Your objective: Within the records, which lines hold the string "Document"? Report each one by copying it.

/---

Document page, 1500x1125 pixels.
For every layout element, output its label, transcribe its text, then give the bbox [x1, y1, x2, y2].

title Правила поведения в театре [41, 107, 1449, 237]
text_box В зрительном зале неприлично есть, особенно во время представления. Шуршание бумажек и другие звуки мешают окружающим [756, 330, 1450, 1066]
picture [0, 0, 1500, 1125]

\---
/---

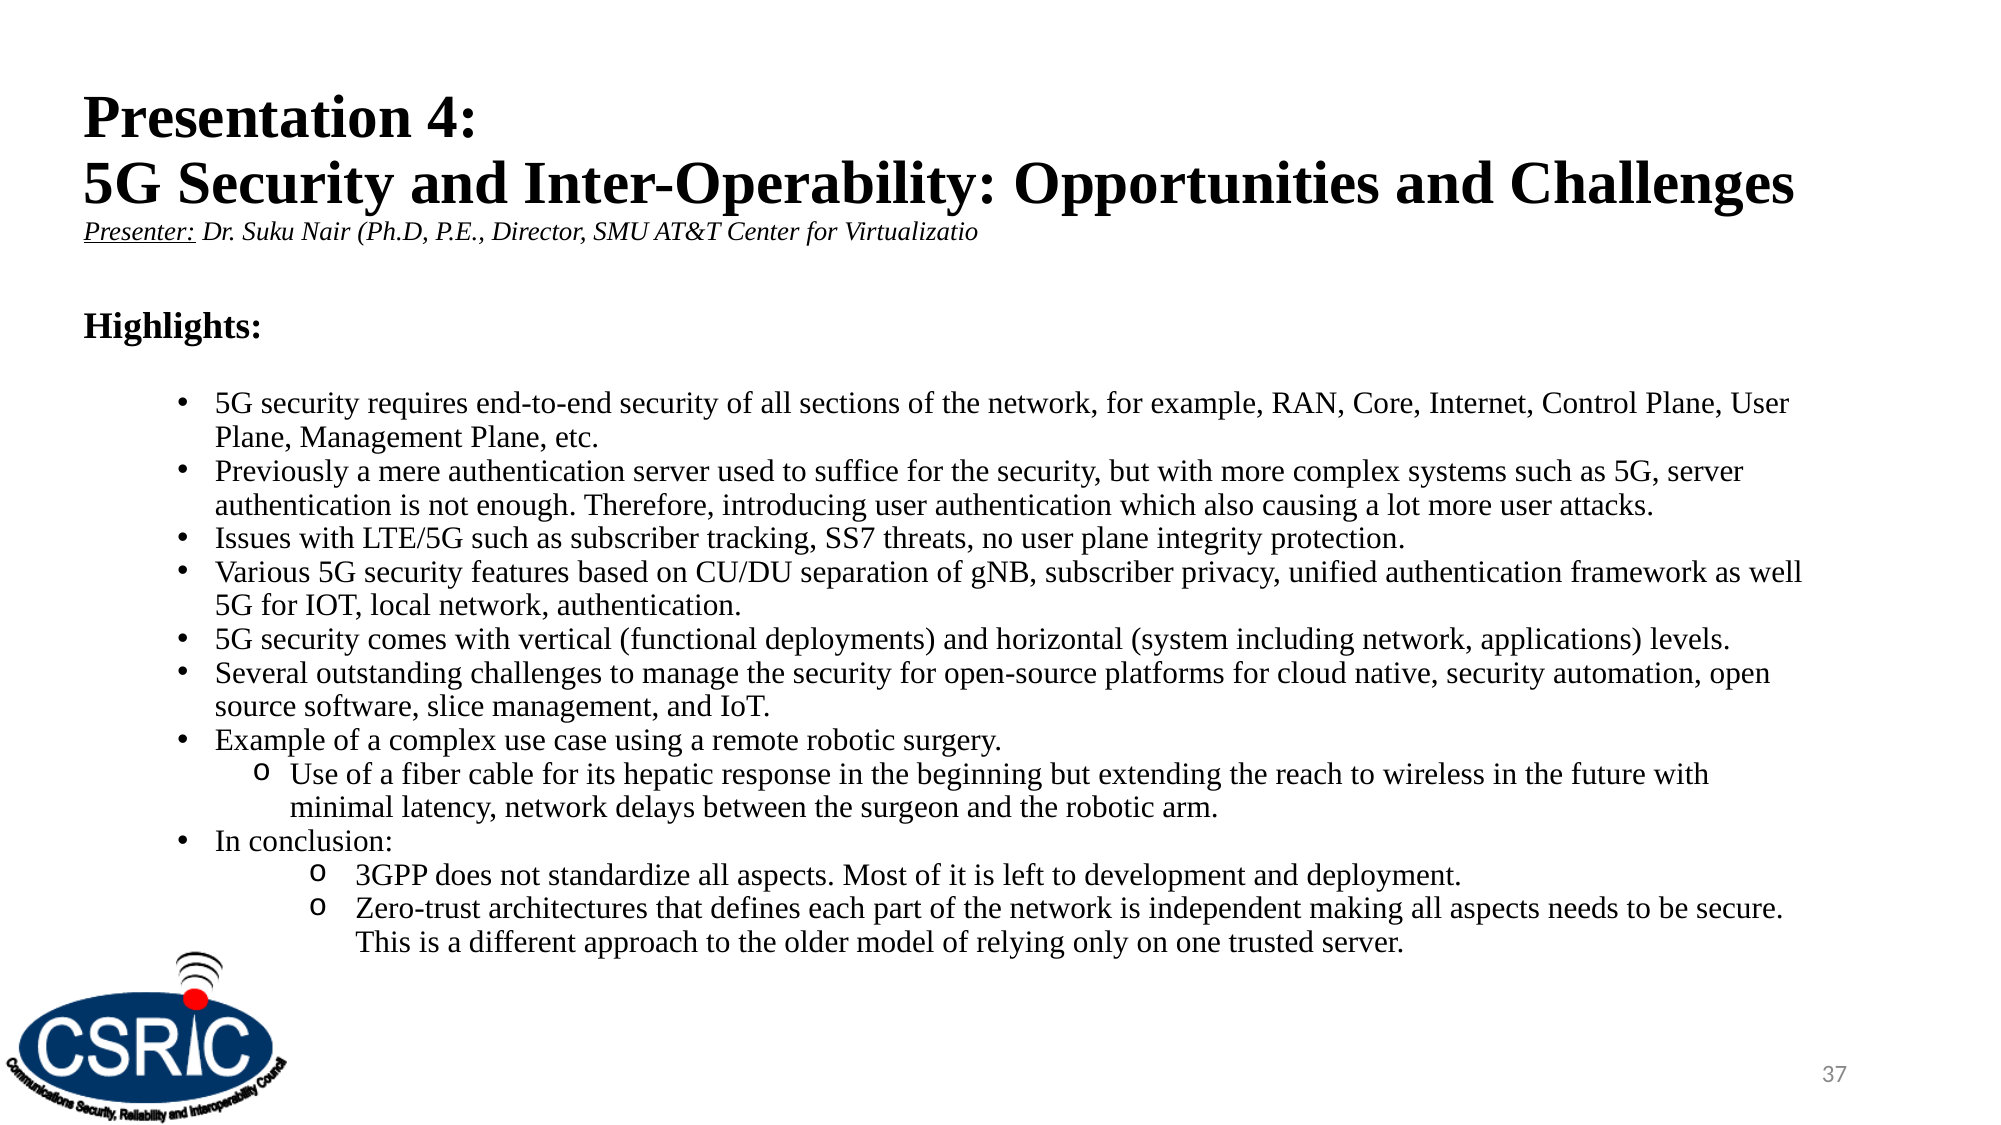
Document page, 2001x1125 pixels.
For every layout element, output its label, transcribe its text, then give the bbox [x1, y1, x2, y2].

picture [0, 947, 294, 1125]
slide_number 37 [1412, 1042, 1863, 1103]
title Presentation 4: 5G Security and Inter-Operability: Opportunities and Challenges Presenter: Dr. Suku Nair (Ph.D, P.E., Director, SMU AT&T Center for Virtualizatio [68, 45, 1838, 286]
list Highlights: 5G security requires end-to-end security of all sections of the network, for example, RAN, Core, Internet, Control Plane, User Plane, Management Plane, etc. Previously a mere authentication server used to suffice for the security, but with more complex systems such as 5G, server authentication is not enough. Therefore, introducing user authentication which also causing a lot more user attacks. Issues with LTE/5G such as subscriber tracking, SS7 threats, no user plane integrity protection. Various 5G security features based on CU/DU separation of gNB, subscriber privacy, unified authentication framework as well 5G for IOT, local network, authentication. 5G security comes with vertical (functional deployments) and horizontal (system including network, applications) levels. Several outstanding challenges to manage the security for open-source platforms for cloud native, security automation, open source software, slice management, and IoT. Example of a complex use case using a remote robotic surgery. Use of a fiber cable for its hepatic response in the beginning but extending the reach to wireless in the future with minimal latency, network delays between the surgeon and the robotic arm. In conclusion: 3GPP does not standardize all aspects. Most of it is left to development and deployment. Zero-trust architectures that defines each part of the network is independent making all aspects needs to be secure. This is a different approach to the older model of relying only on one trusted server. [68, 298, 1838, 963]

\---

Answer section:
Document page, 1500x1125 pixels.
Document page, 2001x1125 pixels.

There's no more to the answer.